Die Erkenntnisse der deutschen Sicherheitsbehörden hätten sich so sehr verdichtet, dass der versuchte Drohnen-Anschlag eindeutig Russland zugeschrieben werden könne: Dies berichteten der „Spiegel“ und die „Bild“ am Dienstag.
Die Bundesregierung werde ihre Erkenntnisse im Laufe des Nachmittags der Öffentlichkeit präsentieren - und ebenso ihre geplanten Strafmaßnahmen.
Bislang hatte es die Bundesregierung vermieden, Russland oder ein anderes Land als Urheber des gescheiterten Anschlags zu benennen.
Bundesinnenminister Alexander Dobrindt (CSU) sprach lediglich von „fremden Mächten“.
Bundeskanzler Friedrich Merz (CDU) hatte vor wenigen Tagen Konsequenzen angekündigt: Die Bundesregierung erlegt Urhebern hybrider Angriffe einen Preis auf - sie werden dafür bezahlen.“ Einen konkreten Adressaten benannte er aber nicht.
Innerhalb der Bundesregierung war in den vergangenen Tagen intensiv über Reaktionen beraten worden, auch die Partner auf EU- und Nato-Ebene wurden nach Regierungsangaben konsultiert.
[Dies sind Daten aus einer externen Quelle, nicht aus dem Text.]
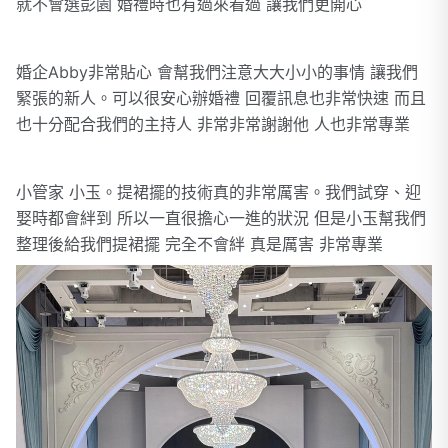
就不會選彭園 婚禮時也有過來看過 讓我們更開心
婚企Abby非常貼心 會幫我們注意大大小小的事情 讓我們
緊張的新人。可以很安心辦婚禮 回覆訊息也非常快速 而且
也十分配合我們的主持人 非常非常謝謝他 人也非常專業
小管家 小玉。提裙擺的技術真的非常厲害。我們試穿、迎
娶時都會絆到 所以一直很擔心一進的狀況 但是小玉幫我們
整理後給我們提裙擺 完全不會絆 真是厲害 非常專業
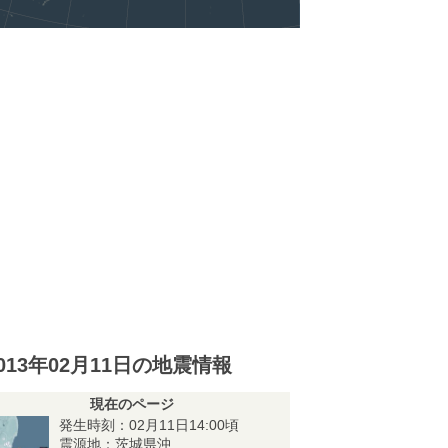
013年02月11日の地震情報
現在のページ
発生時刻：02月11日14:00頃
震源地：茨城県沖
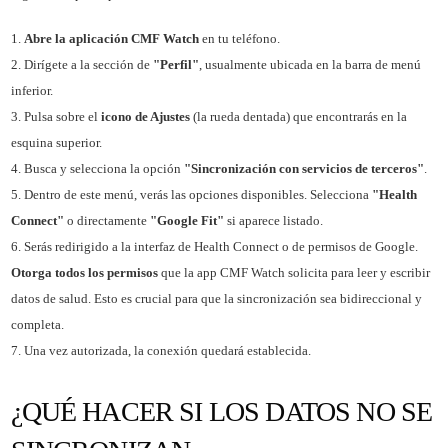
Abre la aplicación CMF Watch
en tu teléfono.
Dirígete a la sección de
"Perfil"
, usualmente ubicada en la barra de menú
inferior.
Pulsa sobre el
icono de Ajustes
(la rueda dentada) que encontrarás en la
esquina superior.
Busca y selecciona la opción
"Sincronización con servicios de terceros"
.
Dentro de este menú, verás las opciones disponibles. Selecciona
"Health
Connect"
o directamente
"Google Fit"
si aparece listado.
Serás redirigido a la interfaz de Health Connect o de permisos de Google.
Otorga todos los permisos
que la app CMF Watch solicita para leer y escribir
datos de salud. Esto es crucial para que la sincronización sea bidireccional y
completa.
Una vez autorizada, la conexión quedará establecida.
¿QUÉ HACER SI LOS DATOS NO SE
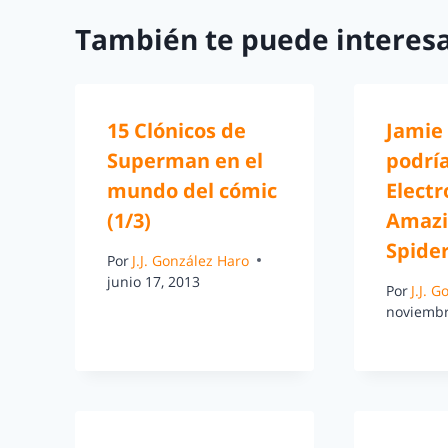
También te puede interesa
15 Clónicos de
Jamie
Superman en el
podría
mundo del cómic
Electr
(1/3)
Amazi
Spide
Por
J.J. González Haro
junio 17, 2013
Por
J.J. 
noviembr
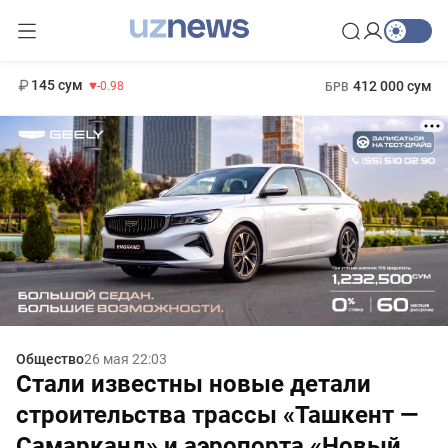
11 952 сум
36.46
13 780 сум
1 271 000 сум
30.12
МРОТ
145 сум
412 000 сум
-0.98
БРВ
Общество
26 мая 22:03
Стали известны новые детали
строительства трассы «Ташкент —
Самарканд» и аэропорта «Новый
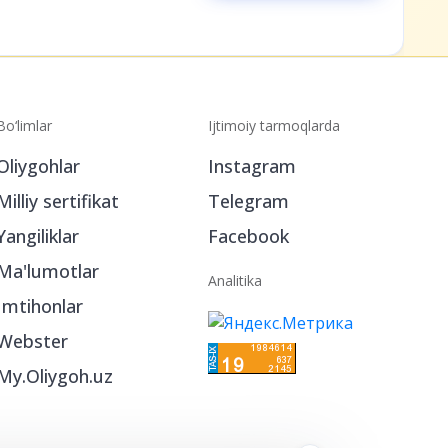
Bo‘limlar
Ijtimoiy tarmoqlarda
Oliygohlar
Instagram
Milliy sertifikat
Telegram
Yangiliklar
Facebook
Ma'lumotlar
Analitika
Imtihonlar
Webster
My.Oliygoh.uz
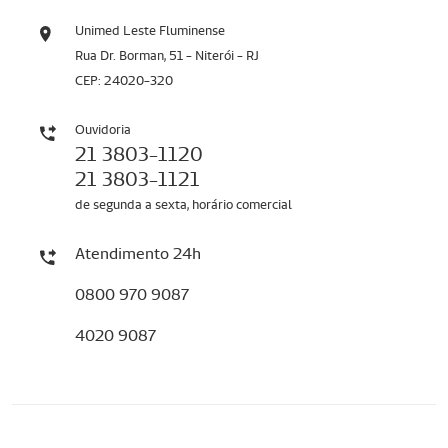
Unimed Leste Fluminense
Rua Dr. Borman, 51 - Niterói - RJ
CEP: 24020-320
Ouvidoria
21 3803-1120
21 3803-1121
de segunda a sexta, horário comercial
Atendimento 24h
0800 970 9087
4020 9087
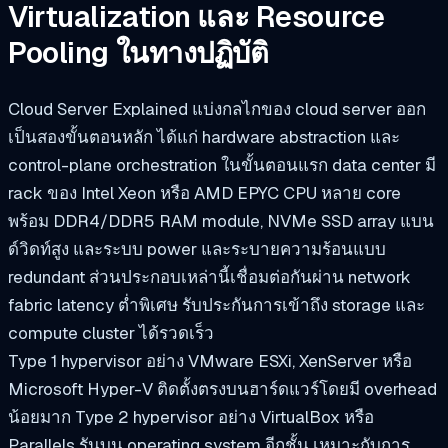
Virtualization และ Resource
Pooling ในทางปฏิบัติ
Cloud Server Explained แบ่งกลไกของ cloud server ออก
เป็นสองขั้นตอนหลัก ได้แก่ hardware abstraction และ
control-plane orchestration ในขั้นตอนแรก data center มี
rack ของ Intel Xeon หรือ AMD EPYC CPU หลาย core
พร้อม DDR4/DDR5 RAM module, NVMe SSD array แบน
ด์วิดท์สูง และระบบ power และระบายความร้อนแบบ
redundant ส่วนประกอบเหล่านี้เชื่อมต่อกันผ่าน network
fabric latency ต่ำพิเศษ รับประกันการเข้าถึง storage และ
compute cluster ได้รวดเร็ว
Type 1 hypervisor อย่าง VMware ESXi, XenServer หรือ
Microsoft Hyper-V ติดตั้งตรงบนฮาร์ดแวร์โดยมี overhead
น้อยมาก Type 2 hypervisor อย่าง VirtualBox หรือ
Parallels รันบน operating system อีกชั้น เหมาะกับการ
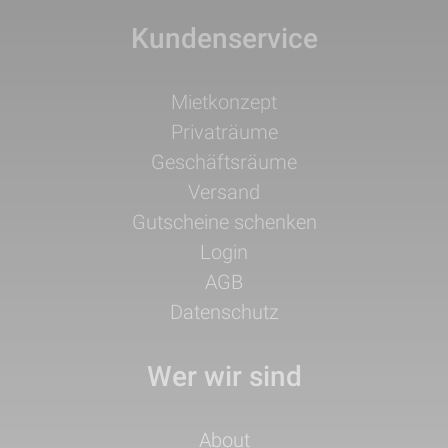
Kundenservice
Navigation
Mietkonzept
überspringen
Privaträume
Geschäftsräume
Versand
Gutscheine schenken
Login
AGB
Datenschutz
Wer wir sind
Navigation
About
Mögliche Maßnahmen sind die Ausweisung weiterer russischer Diplomaten, die Schließung des letzten noch geöffneten russischen Generalkonsulats in Bonn und die Schließung des Russischen Hauses in Berlin, das offiziell als Kultureinrichtung firmiert, aber offenbar auch von den russischen Geheimdiensten genutzt wird.
Am Abend des 4.
August war am Flughafen Leipzig eine mit Sprengstoff beladene Drohne entdeckt worden.
In ihrer Nähe befanden sich mehrere ukrainische Frachtflugzeuge.
Der Flughafen gilt als Umschlagplatz für militärische Hilfslieferungen für die Ukraine im Krieg gegen Russland .
Auch wenn sich der Verdacht rasch gegen Russland richtete, vermied es die Bundesregierung bisher aber, Russland konkret der Urheberschaft zu beschuldigen.
Zunächst wollte sie das Ergebnis des so genannten Attribuierungsverfahrens abwarten.